June 2005 | Ryan McDonald, Koby Crammer, Fernando Pereira
This paper presents an effective training algorithm for linearly-scored dependency parsers that implements online large-margin multi-class training (Crammer and Singer, 2003; Crammer et al., 2003) on top of efficient parsing techniques for dependency trees (Eisner, 1996). The trained parsers achieve competitive dependency accuracy for both English and Czech with no language-specific enhancements.
The paper discusses the challenges of training parsers from annotated data, focusing on models and training algorithms for phrase structure parsing. Generative parsing models are convenient for training but make complicated assumptions. Discriminatively trained models, such as Ratnaparkhi's conditional maximum entropy model, have shown better performance in tasks like document classification and shallow parsing.
Discriminatively trained parsers that score entire trees for a given sentence have been recently investigated. However, discriminative training requires repeatedly reparsing the training corpus with the current model, which is computationally expensive for lexicalized grammars. Dependency trees, an alternative syntactic representation, can be parsed in O(n^3) time and have been shown to be useful in various applications.
The authors propose a new approach to training dependency parsers based on online large-margin learning algorithms. Unlike previous methods, their parsers are trained to maximize the accuracy of the overall tree. The approach is related to those of Collins and Roark (2004) and Taskar et al. (2004) for phrase structure parsing. The authors demonstrate that their method is efficient and accurate, as shown experimentally on English and Czech treebank data.
The paper describes the system, including definitions, parsing algorithms, online learning, feature sets, and system summary. The experiments show that the proposed method performs as well or better than previous comparable systems, including that of Yamada and Matsumoto (2003). The system is efficient, general, and can be augmented with features over lexicalized phrase structure parsing decisions to increase dependency accuracy.
The authors plan to extend their parser by adding labels to dependencies to represent grammatical roles and allowing non-projective dependencies, which occur in languages such as Czech, German, and Dutch. The work was supported by NSF ITR grants.This paper presents an effective training algorithm for linearly-scored dependency parsers that implements online large-margin multi-class training (Crammer and Singer, 2003; Crammer et al., 2003) on top of efficient parsing techniques for dependency trees (Eisner, 1996). The trained parsers achieve competitive dependency accuracy for both English and Czech with no language-specific enhancements.
The paper discusses the challenges of training parsers from annotated data, focusing on models and training algorithms for phrase structure parsing. Generative parsing models are convenient for training but make complicated assumptions. Discriminatively trained models, such as Ratnaparkhi's conditional maximum entropy model, have shown better performance in tasks like document classification and shallow parsing.

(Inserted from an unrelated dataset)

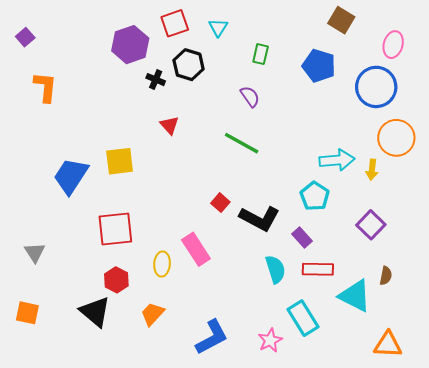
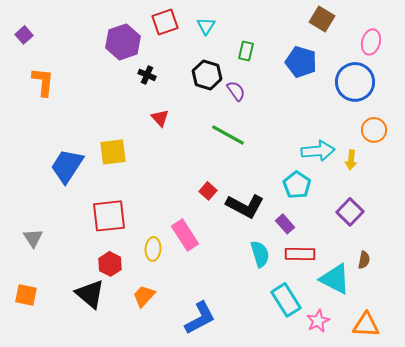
black hexagon: (189, 65) -> (207, 75), moved
orange circle: (396, 138) -> (374, 130), size x0.7
pink star: (270, 340) -> (318, 321), moved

Discriminatively trained parsers that score entire trees for a given sentence have been recently investigated. However, discriminative training requires repeatedly reparsing the training corpus with the current model, which is computationally expensive for lexicalized grammars. Dependency trees, an alternative syntactic representation, can be parsed in O(n^3) time and have been shown to be useful in various applications.
The authors propose a new approach to training dependency parsers based on online large-margin learning algorithms. Unlike previous methods, their parsers are trained to maximize the accuracy of the overall tree. The approach is related to those of Collins and Roark (2004) and Taskar et al. (2004) for phrase structure parsing. The authors demonstrate that their method is efficient and accurate, as shown experimentally on English and Czech treebank data.
The paper describes the system, including definitions, parsing algorithms, online learning, feature sets, and system summary. The experiments show that the proposed method performs as well or better than previous comparable systems, including that of Yamada and Matsumoto (2003). The system is efficient, general, and can be augmented with features over lexicalized phrase structure parsing decisions to increase dependency accuracy.
The authors plan to extend their parser by adding labels to dependencies to represent grammatical roles and allowing non-projective dependencies, which occur in languages such as Czech, German, and Dutch. The work was supported by NSF ITR grants.